Monday, March 7, 2011

Rent in Singapore may fall in 2011


Rent in Singapore has very unique supply-demand games since most of the demand for rent comes from foreigners. Singapore has the top homeownership ratio where even majority of the bottom 20% of the population have their own flats, which is very rare in the world. This makes demand extremely responsive to economic growth which effects foreign intake.

In the demand side, 2011 will be a "normal" year compared to 2010 with respect to growth and less jobs will be created compared to 2010. This means less new comers for rental demand. Actually in terms of new comers, 2010 was an extra-ordinary year. In this period, EP holder numbers jumped from 115,000 to 142,000 (more than 20%) and S-Pass holder numbers jumped from 82,000 to 98,000. 2011 will probably not see these huge jumps given the fact that the government is willing to encourage companies to hire more locals and the growth rate will be more moderate.
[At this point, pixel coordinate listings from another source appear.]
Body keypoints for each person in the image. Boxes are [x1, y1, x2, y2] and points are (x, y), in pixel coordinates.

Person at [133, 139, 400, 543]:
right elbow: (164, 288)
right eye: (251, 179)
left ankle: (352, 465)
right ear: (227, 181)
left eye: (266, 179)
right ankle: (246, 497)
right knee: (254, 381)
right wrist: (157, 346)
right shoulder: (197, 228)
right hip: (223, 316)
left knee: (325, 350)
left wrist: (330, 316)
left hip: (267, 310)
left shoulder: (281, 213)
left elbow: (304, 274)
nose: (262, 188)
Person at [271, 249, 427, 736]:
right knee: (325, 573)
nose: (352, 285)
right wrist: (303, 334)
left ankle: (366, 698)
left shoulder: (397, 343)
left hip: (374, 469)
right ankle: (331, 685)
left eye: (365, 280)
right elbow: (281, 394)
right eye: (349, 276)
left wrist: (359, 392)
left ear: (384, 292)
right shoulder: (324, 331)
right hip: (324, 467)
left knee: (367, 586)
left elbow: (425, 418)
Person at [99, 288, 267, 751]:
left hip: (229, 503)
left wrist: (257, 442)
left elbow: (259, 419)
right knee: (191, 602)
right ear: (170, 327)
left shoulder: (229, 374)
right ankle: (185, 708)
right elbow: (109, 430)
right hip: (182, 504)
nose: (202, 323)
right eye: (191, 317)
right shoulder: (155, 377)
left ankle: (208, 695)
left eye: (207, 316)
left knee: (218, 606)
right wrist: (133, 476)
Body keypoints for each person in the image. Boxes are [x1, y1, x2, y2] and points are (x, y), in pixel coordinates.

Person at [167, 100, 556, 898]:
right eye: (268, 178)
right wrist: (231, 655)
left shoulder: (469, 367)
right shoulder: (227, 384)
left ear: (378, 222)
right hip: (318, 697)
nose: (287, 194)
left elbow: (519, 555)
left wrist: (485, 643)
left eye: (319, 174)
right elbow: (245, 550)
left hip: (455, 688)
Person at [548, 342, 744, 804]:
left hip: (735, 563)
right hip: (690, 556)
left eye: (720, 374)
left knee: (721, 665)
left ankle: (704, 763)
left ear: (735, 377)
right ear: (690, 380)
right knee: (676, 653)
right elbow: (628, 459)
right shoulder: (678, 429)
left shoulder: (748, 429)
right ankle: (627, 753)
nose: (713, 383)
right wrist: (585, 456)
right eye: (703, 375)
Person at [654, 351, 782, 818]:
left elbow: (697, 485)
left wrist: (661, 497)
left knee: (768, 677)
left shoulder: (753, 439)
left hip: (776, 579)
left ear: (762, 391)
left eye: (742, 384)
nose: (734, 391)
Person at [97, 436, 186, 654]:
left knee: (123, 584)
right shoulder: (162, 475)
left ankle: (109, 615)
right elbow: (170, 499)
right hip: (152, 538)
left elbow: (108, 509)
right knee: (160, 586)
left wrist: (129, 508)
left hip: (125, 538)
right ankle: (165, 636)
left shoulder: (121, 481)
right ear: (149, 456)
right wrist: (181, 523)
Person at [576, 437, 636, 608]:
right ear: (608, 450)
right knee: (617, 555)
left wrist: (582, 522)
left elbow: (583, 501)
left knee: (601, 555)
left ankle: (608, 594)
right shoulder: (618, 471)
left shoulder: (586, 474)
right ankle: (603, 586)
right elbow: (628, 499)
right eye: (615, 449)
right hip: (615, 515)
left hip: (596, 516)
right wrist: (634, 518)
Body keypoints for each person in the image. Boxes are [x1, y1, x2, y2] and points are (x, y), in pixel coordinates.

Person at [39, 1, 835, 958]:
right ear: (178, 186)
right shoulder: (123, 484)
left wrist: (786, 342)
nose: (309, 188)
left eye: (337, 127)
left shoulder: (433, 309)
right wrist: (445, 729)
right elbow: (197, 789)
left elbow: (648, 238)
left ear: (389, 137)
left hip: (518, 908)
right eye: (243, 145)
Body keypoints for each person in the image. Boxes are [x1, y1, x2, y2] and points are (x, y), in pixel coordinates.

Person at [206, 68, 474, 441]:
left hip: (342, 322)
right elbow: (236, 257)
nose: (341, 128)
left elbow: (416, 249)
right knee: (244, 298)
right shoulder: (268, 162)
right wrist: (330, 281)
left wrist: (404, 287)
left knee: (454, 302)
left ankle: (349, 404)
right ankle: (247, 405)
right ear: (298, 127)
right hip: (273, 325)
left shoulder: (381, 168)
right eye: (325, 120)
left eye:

On the other hand by late 2011, properties bought by investors in previous years will be completed and ready for the tenants:
Data from URA analyzed by Kim Eng indicates that 40,850 new completed units are expected to hit the market by 2015. About 9,000 of these units are due to come this year, with close to 70 percent of that coming from the rental areas outside district 9,10 and 11. 
With  a large proportion of the supply likely to be rented out, analyst expect the new supply will put some pressure on rents. Source: The Straits Times 

This means although expat choice districts of 9,10 and 11 would not see a dramatic fall in rents, properties in non-traditional renting districts will feel the pressure. The Straits Times also reported that signs of softening rents can be seen in district 15 (Katong, Siglap, Marine Parade) where homes went for 4500 SGD per month a few months ago but now can fetch something between 4000 SGD - 4300 SGD per month for rent.



What is also supporting supply is the property cooling measures introduced in Jan 2011 and aiming to cut speculators.
  • Increase the holding period for imposition of Seller’s Stamp Duty (SSD) from the current three years to four years;
  • Raise the SSD rates to 16%, 12%, 8% and 4% of consideration for residential properties which are bought on or after 14 January 2011, and are sold in the first, second, third and fourth year of purchase respectively;
  • Lower the Loan-To-Value (LTV) limit to 50% on housing loans granted by financial institutions regulated by MAS for property purchasers who are not individuals1; and
  • Lower the LTV limit on housing loans granted by financial institutions regulated by MAS from 70% to 60% for property purchasers who are individuals with one or more outstanding housing loans2 at the time of the new housing purchase;
These measures left a lot of speculators with properties in their hands and since they do not buy for owner occupation they will have to rent them out.

But do not forget, these measures also support the demand. Lots of PRs would prefer to buy an HDB instead of paying 3500+ SGD per month to a condo but since buying a resale HDB is harder for them with the latest measures, they will prefer to rent.


Disclaimer
This blog article is to provide general information only and should not be treated as an invitation to buy or sell any property or as sales material.  Users of this report should consider this report as a one of the many factors in making their investment decision. Users should make reference to other sources of information and specific investment advice to obtain a more objective view of the property market. Asia Singapore shall not be responsible for losses suffered.